The search was first conducted in Cambridge, where she established a reputation as "something different": a seemingly blithe spirit who could bring life and energy to any gathering. A friend says: "She was a catalyst . . . The female energy which dynamizes: by being in contact with her the edges were sharper. An evening with Edie would only end when Edie had got to the point of exhaustion, which would be at the end of two or three days. There's that old Yogi axiom: the higher you go, the further you fall. We all know that. She liked walking very close to extinction, always."

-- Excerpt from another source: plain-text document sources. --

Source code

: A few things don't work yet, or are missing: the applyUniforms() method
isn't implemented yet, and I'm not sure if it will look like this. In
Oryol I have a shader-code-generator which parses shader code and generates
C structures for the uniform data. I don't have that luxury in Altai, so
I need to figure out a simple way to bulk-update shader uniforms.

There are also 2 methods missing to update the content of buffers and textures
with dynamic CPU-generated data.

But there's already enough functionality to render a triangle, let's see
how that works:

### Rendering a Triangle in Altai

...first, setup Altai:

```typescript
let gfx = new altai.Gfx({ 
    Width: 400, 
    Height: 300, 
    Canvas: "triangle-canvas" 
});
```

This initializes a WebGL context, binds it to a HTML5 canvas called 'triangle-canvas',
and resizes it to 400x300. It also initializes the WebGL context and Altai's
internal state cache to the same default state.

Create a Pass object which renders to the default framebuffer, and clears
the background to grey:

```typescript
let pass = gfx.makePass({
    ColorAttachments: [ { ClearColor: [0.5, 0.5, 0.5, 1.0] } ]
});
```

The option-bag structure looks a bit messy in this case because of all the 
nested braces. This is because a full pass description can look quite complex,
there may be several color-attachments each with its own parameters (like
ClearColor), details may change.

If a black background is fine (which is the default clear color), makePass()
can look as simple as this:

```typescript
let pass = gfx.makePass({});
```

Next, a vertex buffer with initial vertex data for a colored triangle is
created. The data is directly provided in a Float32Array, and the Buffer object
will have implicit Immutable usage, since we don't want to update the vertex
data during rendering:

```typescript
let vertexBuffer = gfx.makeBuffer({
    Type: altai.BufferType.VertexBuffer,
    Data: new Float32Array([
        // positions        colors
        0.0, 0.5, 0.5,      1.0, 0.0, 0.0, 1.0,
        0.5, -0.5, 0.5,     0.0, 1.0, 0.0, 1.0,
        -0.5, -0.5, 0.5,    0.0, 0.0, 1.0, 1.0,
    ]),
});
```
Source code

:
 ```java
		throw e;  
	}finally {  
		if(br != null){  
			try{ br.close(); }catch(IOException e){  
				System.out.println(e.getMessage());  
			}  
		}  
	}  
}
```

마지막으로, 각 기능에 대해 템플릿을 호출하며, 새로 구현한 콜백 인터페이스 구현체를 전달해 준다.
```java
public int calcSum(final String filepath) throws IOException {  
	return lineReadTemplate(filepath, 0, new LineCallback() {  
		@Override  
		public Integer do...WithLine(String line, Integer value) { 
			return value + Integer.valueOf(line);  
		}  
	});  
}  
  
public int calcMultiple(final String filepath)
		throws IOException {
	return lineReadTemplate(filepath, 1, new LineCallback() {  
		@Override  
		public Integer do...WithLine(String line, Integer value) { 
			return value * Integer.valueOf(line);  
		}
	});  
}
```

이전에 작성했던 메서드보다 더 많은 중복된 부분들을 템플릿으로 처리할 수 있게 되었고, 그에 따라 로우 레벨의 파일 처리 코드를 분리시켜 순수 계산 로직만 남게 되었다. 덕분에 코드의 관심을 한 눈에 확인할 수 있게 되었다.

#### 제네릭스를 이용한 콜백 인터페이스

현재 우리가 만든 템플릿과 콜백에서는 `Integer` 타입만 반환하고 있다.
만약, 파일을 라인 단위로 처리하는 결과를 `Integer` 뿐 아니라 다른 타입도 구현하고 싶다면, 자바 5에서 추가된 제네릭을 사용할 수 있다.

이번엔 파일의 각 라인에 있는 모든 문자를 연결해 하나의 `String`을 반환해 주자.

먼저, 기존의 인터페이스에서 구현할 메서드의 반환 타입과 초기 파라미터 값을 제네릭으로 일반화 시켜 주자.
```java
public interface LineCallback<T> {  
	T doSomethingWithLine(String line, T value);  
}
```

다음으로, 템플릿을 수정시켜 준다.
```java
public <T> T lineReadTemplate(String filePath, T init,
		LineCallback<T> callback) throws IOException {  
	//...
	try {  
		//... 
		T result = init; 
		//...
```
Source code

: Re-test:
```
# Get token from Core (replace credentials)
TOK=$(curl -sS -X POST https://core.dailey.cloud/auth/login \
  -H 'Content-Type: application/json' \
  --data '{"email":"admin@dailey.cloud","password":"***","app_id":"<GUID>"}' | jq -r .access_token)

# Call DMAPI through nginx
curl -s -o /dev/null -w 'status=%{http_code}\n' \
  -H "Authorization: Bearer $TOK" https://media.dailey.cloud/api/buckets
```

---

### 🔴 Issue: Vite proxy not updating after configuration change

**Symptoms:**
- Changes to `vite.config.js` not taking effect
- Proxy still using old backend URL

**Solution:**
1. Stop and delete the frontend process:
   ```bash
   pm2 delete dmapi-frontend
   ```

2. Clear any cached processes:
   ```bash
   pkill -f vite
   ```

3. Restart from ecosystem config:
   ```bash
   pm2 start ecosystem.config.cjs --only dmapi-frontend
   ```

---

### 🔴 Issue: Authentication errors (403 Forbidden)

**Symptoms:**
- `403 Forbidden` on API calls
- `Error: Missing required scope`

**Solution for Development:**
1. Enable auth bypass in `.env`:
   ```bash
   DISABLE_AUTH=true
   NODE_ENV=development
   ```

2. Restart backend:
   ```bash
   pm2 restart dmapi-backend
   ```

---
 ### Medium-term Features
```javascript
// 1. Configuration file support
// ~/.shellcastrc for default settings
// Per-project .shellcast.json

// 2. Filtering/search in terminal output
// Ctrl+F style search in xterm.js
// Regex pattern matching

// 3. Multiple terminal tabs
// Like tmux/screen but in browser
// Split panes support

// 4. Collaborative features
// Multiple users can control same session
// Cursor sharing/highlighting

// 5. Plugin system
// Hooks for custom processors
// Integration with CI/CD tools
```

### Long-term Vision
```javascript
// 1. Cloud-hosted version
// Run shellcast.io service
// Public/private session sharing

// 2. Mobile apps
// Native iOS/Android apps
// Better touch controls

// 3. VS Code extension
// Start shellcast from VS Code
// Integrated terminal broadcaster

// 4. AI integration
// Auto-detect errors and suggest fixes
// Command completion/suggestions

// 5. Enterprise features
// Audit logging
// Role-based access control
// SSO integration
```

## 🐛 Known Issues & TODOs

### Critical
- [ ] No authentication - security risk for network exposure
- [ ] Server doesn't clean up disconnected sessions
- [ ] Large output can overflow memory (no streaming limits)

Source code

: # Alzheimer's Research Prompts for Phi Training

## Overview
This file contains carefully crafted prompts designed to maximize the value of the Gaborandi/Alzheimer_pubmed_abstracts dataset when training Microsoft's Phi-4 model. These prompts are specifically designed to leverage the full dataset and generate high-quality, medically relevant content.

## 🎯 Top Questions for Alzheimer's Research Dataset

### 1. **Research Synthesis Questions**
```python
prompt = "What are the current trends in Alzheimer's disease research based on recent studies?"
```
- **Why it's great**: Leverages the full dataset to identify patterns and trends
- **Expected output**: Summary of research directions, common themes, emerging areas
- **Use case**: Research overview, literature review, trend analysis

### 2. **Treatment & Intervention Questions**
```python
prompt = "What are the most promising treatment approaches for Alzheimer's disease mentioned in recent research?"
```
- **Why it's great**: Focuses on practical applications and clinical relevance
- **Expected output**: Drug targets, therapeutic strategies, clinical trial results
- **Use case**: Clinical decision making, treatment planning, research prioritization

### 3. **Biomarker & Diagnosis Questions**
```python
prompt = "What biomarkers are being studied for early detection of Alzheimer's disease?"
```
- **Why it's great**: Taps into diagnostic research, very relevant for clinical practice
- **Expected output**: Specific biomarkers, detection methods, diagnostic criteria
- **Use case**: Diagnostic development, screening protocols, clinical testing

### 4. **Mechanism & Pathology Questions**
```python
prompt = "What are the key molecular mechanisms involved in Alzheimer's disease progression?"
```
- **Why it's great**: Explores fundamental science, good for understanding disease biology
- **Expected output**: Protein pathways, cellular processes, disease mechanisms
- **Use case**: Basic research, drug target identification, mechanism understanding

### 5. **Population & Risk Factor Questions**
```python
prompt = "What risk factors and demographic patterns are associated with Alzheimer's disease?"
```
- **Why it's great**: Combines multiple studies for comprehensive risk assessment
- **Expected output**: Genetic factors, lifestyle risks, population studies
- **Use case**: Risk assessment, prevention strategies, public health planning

In 1964 she drifted to New York, where the old rules of society were beginning to change, where young people seemed to be "trying to punish their parents and the world of rigid systems that had been so painful to them in their formative years." For Edie there were drugs and booze and sex, mad binges in which she hired limousines and spent money with absolute contempt for its value. Then she was discovered by Andy Warhol, the high priest of emptiness, and became "the queen of the whole scene." She appeared in his films, traveled in the van of his retinue, and "blossomed"--the words are her own-- "into a healthy young drug addict." She became a paradigm:
"She was the total essence of the fragmentation, the explosion, the uncertainty, the madness that we all lived through in the Sixties. The more outrageous you were, the more of a hero you became. With clothes, it was almost a contest to see who could come out with the most outrageous thing next. 'I'm going to make a dress out of neon signs.' 'Oh, well, I'm going to make one out of tin cans!' 'Oh, yeah? You are? I'm going to make one out of sponges!' 'Oh, yeah? Well, I'm going to make one out of a toilet.'"
A man who knew her toward the end puts it succinctly: "Edie was a little larger than life in her capacity to hit the depths." Her addiction to drugs became the center of her existence; she carried around "a picnic basket that was about two feet wide and a foot and a half deep which was filled with hundreds of little zipper bags, plastic bags, plastic boxes, bubblegum bubbles, a lot of it to hold syringes, cotton balls, little vials of alcohol, amphetamines, pills, tranquilizers." She was doing what, in their different ways, two of her brothers had done: committing suicide. Her death, by inadvertent suffocation during sleep, was an anticlimax.
That is because she had been suffocated years before, by her all-consuming family. As her brother Jonathan, a survivor, remarks: "Sometimes I wonder how many people a family can destroy with their stupidity." Much of the emphasis of this book is on the tawdry glitter of the Warhol years, but that is not what killed her; indeed, though she was an emblematic figure in certain ways, it is facile to describe her as a victim of the '60s. Give credit where it is due: to Duke Sedgwick, and his family's clammy embrace.